Tout dépend de la cause. Quand quelqu’un fait un accident et que la colonne vertébrale est cassée, il faut l’opérer. Mais si on en revient toujours aux valeurs dégénératives, on n’opère pas tout le monde. Par exemple, le trouble le plus classique, c’est ce qu’on appelle la hernie discale, qui, quand elle est lombaire donne une névralgie sciatique ou douleur sciatique ou tout simplement sciatique. Mais il faut savoir que dans ce cas-là, 80 % des malades voire 90 % guérissent avec un traitement médicamenteux simple accompagné d’une bonne rééducation et d’une prise en charge médicale. Par contre, c’est une erreur de considérer que tout le monde va guérir parce qu’il y a une portion incompressible de 10 à 20 % des patients qui ont besoin d’être opérés.

Maintenant tout dépend de la spécialité. Un médecin va demander à son patient de ne pas se faire opérer mais, un chirurgien, lui, va suggérer le contraire. Chacun a sa spécialité. On est influencé par ce que l’on est. Il existe des malades qui ont des hernies discales qui doivent être opérées et qui malheureusement trop souvent restent entre les mains de médecins qui continuent de leur donner des médicaments et après quand ils ont une complication, ils viennent voir le neurochirurgien. Dans ce cas, on les opère, mais malheureusement la complication est déjà soulevée.

 

Quand doit-on opérer un malade qui a le mal de dos ?

On n’opère pas tout le monde, mais on opère certains. Quand il s’agit de cas compliqués où le patient a des troubles neurologiques, une hernie discale et une paralysie, il faut procéder à une opération. C’est le cas aussi pour les patients qui perdent leurs urines et qui ne peuvent pas les retenir. Mais surtout, on opère ceux qui ont une sciatique ou une douleur qui au scanner ou bien à l’IRM montre l’existence d’une hernie discale avec une bonne corrélation avec ce dont le malade se plaint et ce qu’on a trouvé à la radio.

Si le malade, au bout de deux, quatre voire six semaines ne guérit pas, s’il a toujours autant mal et qu’il est obligé de prendre des médicaments pour être  soulagé, il faut procéder à l’opération.

Pour la durée de l’opération, s’il s’agit d’une hernie discale unique, en règle générale, ça prend une heure à une heure et demie. Pour la guérison, quand le malade est opéré, il peut se lever le lendemain pour commencer à marcher.
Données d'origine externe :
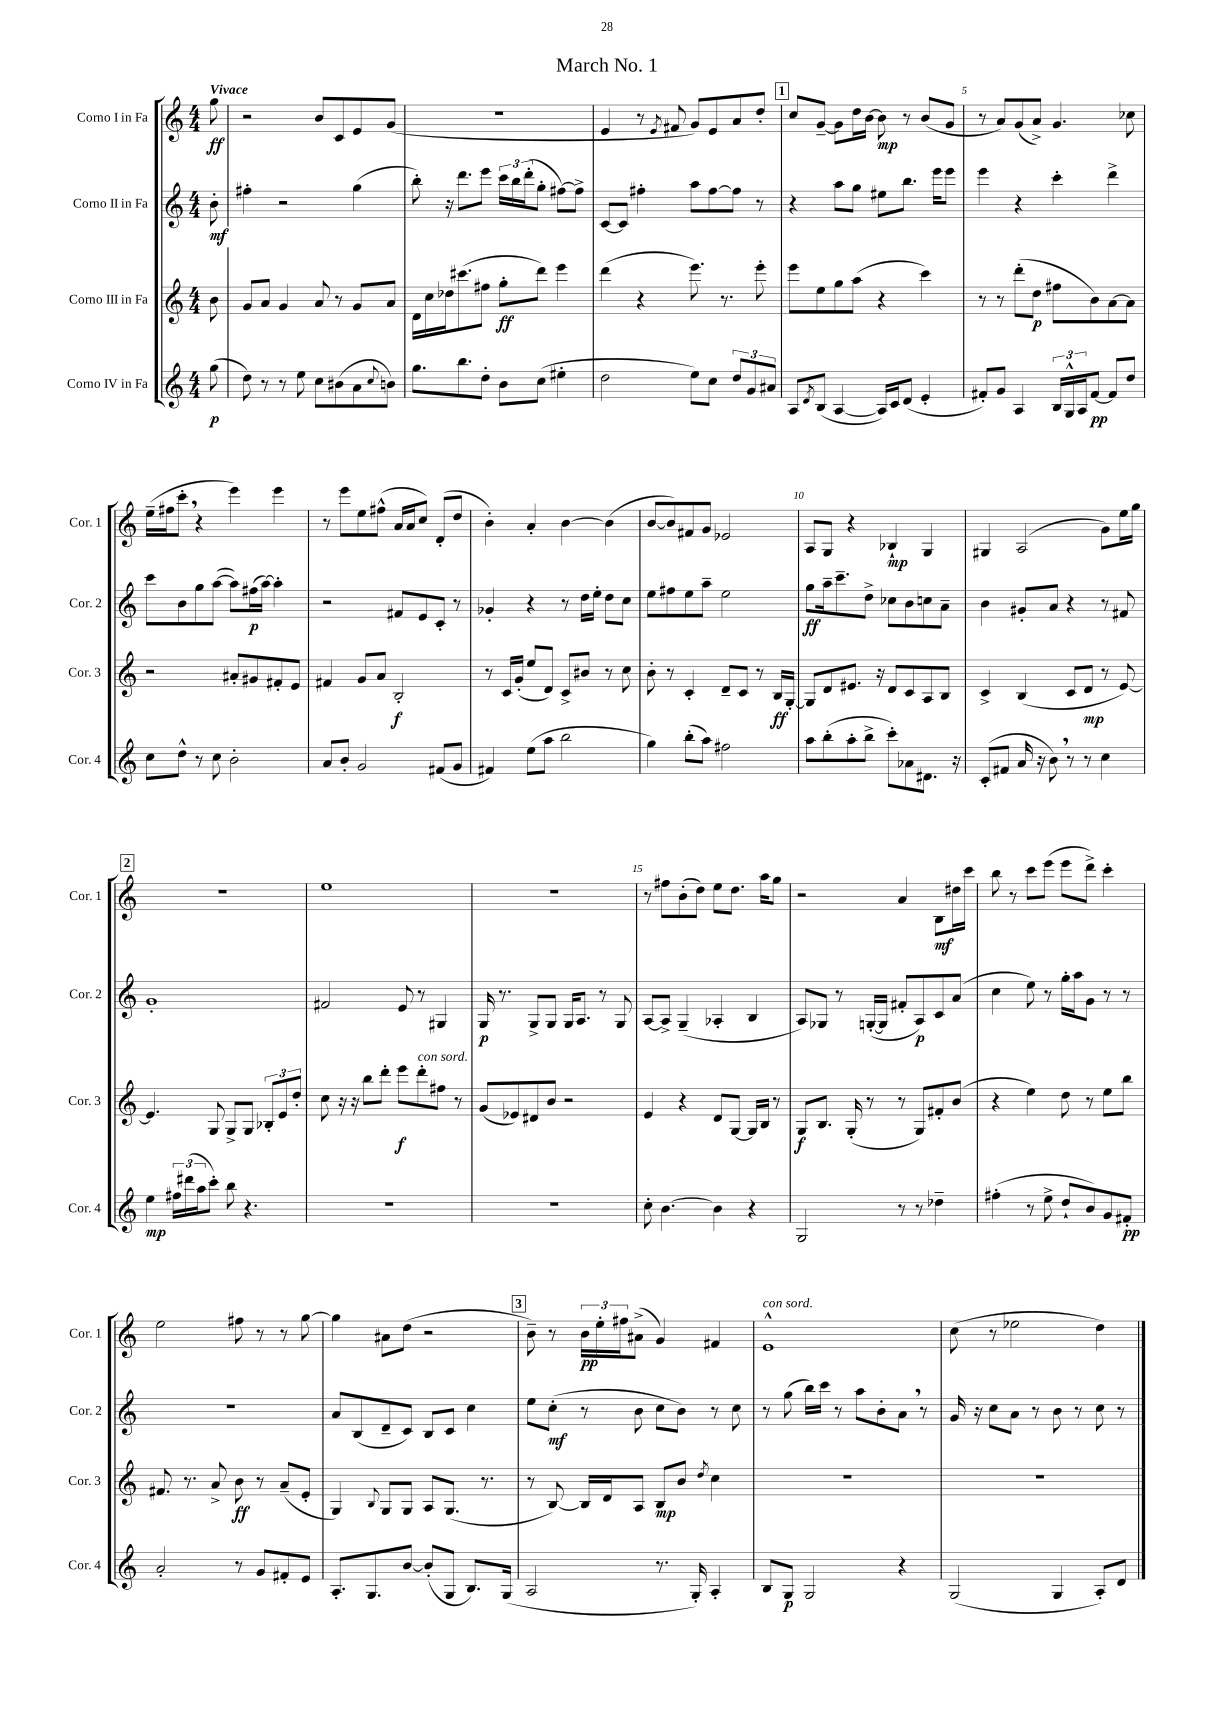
\header { title = "March No. 1" }
<<
\new StaffGroup <<
\new Staff = "s0" \with { instrumentName = "Corno I in Fa" shortInstrumentName = "Cor. 1" } {
    \clef treble \key c \major \numericTimeSignature \time 4/4 \partial 8 \tempo "Vivace"
    g''8\ff |
    r2 b'8 c'8 e'8 g'8( |
    R1 |
    e'4 r8 \acciaccatura { e'8 } fis'8 g'8) e'8 a'8 d''8-. |
    \mark \markup { \box "1" } c''8 g'8~-- g'8 d''16 b'16~ b'8\mp r8 b'8( g'8 |
    r8 a'8) g'8( a'8->) g'4. ces''8 |
    e''16--( fis''16 c'''8-. \breathe r4 e'''4) e'''4 |
    r8 e'''8 e''8 fis''8-^( a'16 a'16 c''8) d'8-.( d''8 |
    b'4-.) a'4-. b'4~ b'4( |
    b'8~ b'8) fis'8 g'8 ees'2 |
    a8 g8 r4 bes4-!\mp g4 |
    gis4 a2( g'8) e''16 g''16 |
    \mark \markup { \box "2" } R1 |
    e''1 |
    R1 |
    r8 fis''8 b'8-.( d''8) e''8 d''8. a''16 g''8 |
    r2 a'4 b8\mf dis''16 c'''16 |
    b''8 r8 c'''8 e'''8( e'''8 d'''8->) c'''4-. |
    e''2 fis''8 r8 r8 g''8~ |
    g''4 ais'8 d''8( r2 |
    \mark \markup { \box "3" } b'8--) r8 \tuplet 3/2 { b'16\pp e''16-. fis''16 } ais'8->( g'4) fis'4 |
    e'1-^^\markup { \italic "con sord." } |
    c''8( r8 ees''2 d''4) \bar "|." |
}
\new Staff = "s1" \with { instrumentName = "Corno II in Fa" shortInstrumentName = "Cor. 2" } {
    \clef treble \key c \major \numericTimeSignature \time 4/4 \partial 8
    b'8-.\mf |
    fis''4-. r2 g''4( |
    b''8-.) r16 d'''8. e'''8 \tuplet 3/2 { c'''16 b''16 d'''16-.( } g''8-. fis''8~) fis''8-> |
    c'8~ c'8 fis''4-. a''8 fis''8~ fis''8 r8 |
    \mark \markup { \box "1" } r4 a''8 g''8 eis''8 b''8. e'''16 e'''8 |
    e'''4 r4 c'''4-. d'''4-> |
    c'''8 b'8 g''8 a''8~( a''8) fis''16\p( a''16~) a''4-. |
    r2 fis'8 e'8 c'8-. r8 |
    ges'4-. r4 r8 d''16 e''16-. d''8 c''8 |
    e''8 fis''8 e''8 a''8-- e''2 |
    g''8\ff a''16-- c'''8.-- d''8-> ces''8 b'8 c''8 a'8-- |
    b'4 gis'8-. a'8 r4 r8 fis'8 |
    \mark \markup { \box "2" } g'1-. |
    fis'2 e'8 r8 gis4 |
    g16\p r8. g8-> g8 g16 a8. r8 g8 |
    a8~ a8-> g4--( aes4-. b4 |
    a8) ges8 r8 g16~-.( g16 fis'8-. a8\p) c'8 a'8( |
    c''4 e''8) r8 g''16-. a''16 g'8 r8 r8 |
    R1 |
    a'8 b8( d'8-- c'8) b8 c'8 c''4 |
    \mark \markup { \box "3" } e''8 c''8-.\mf( r8 b'8 c''8 b'8) r8 c''8 |
    r8 g''8( b''16) c'''16 r8 a''8 b'8-. a'8 \breathe r8 |
    g'16 r16 c''8 a'8 r8 b'8 r8 c''8 r8 \bar "|." |
}
\new Staff = "s2" \with { instrumentName = "Corno III in Fa" shortInstrumentName = "Cor. 3" } {
    \clef treble \key c \major \numericTimeSignature \time 4/4 \partial 8
    b'8 |
    g'8 a'8 g'4 a'8 r8 g'8 a'8 |
    d'16 c''16 des''16 cis'''8.( fis''8 g''8-.\ff d'''8) e'''4 |
    d'''4( r4 e'''8.) r8. e'''8-. |
    \mark \markup { \box "1" } e'''8 e''8 g''8 a''8( r4 c'''4) |
    r8 r8 d'''8-.( d''8\p fis''8 b'8) a'8~ a'8 |
    r2 ais'8-. gis'8 fis'8-. e'8 |
    fis'4 g'8 a'8 b2-.\f |
    r8 c'16 g'16-.( e''8 d'8) c'8-> bis'8 r8 c''8 |
    b'8-. r8 c'4-. d'8-- c'8 r8 b16\ff g16~-. |
    g8 d'8 eis'8. r16 d'8 c'8 a8 b8 |
    c'4-> b4( c'8 d'8\mp r8 e'8~) |
    \mark \markup { \box "2" } e'4. g8 g8-> g8 \tuplet 3/2 { bes8-. e'8 d''8-. } |
    c''8 r16 r16 b''8 d'''8-. e'''8\f d'''8-.^\markup { \italic "con sord." } fis''8 r8 |
    g'8( ees'8) dis'8 b'8 r2 |
    e'4 r4 d'8 g8~ g16 b16 r8 |
    g8\f b8. g16-.( r8 r8 g8) fis'8-. b'8( |
    r4 e''4) d''8 r8 e''8 b''8 |
    fis'8. r8. a'8-> b'8\ff r8 a'8--( e'8-. |
    g4) \appoggiatura { b8 } g8 g8 a8 g8.( r8. |
    \mark \markup { \box "3" } r8 b8~) b16 d'16 a8 b8\mp b'8 \acciaccatura { d''8 } c''4 |
    R1 |
    R1 \bar "|." |
}
\new Staff = "s3" \with { instrumentName = "Corno IV in Fa" shortInstrumentName = "Cor. 4" } {
    \clef treble \key c \major \numericTimeSignature \time 4/4 \partial 8
    g''8\p( |
    d''8) r8 r8 e''8 c''8 bis'8( a'8 \appoggiatura { c''8 } b'8) |
    g''8. b''8. d''8-. b'8 c''8( eis''4-. |
    d''2 e''8) c''8 \tuplet 3/2 { d''8 g'8 ais'8 } |
    \mark \markup { \box "1" } a8 \acciaccatura { d'8 } b8( a4~ a16) c'16 d'8( e'4-. |
    fis'8-.) g'8 a4 \tuplet 3/2 { b16 g16-^ a16 } fis'8~\pp fis'8 d''8 |
    c''8 d''8-^ r8 c''8 b'2-. |
    a'8 b'8-. g'2 fis'8( g'8 |
    fis'4) e''8( a''8 b''2 |
    g''4) b''8-.( a''8) fis''2 |
    a''8 b''8-.( a''8-. b''8-> c'''8-.) aes'8 dis'8. r16 |
    c'8-.( fis'8 a'16 r16 b'8) \breathe r8 r8 c''4 |
    \mark \markup { \box "2" } e''4\mp \tuplet 3/2 { fis''16 dis'''16( a''16 } c'''8-.) b''8 r4. |
    R1 |
    R1 |
    c''8-. b'4.~ b'4 r4 |
    g2 r8 r8 des''4-- |
    fis''4-.( r8 e''8-> d''8-! b'8) g'8 fis'8-.\pp |
    a'2-. r8 g'8 fis'8-. e'8 |
    a8.-. g8. b'8~ b'8-.( g8 b8.) g16( |
    \mark \markup { \box "3" } a2 r8. g16-.) a4-. |
    b8 g8\p g2 r4 |
    g2( g4 a8-.) d'8 \bar "|." |
}
>>
>>
\layout { \context { \Score \override BarNumber.break-visibility = ##(#f #t #t) barNumberVisibility = #(every-nth-bar-number-visible 5) } }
Au  bout de 10 jours, il cicatrise. On lui fait ensuite sa rééducation puis, au bout d’un mois, il récupère.

 

Quels sont les risques liés à l’opération ?

Toutes les interventions chirurgicales présentent des risques. Même la circoncision en a. C’est pourquoi les chirurgiens n’aiment pas parler de petites interventions. Par exemple, il y a les risques liés à l’anesthésie. A la suite d’une injection, le malade peut faire une réaction quelconque et mourir sur le champ. On peut positionner le malade d’une façon anormale puis entraîner d’autres paralysies au réveil.

L’intervention chirurgicale en elle-même peut occasionner des complications. La plus fréquente est l’infection postopératoire. Au cours de l’intervention, le malade peut beaucoup saigner. On peut aussi accidentellement blesser un nerf.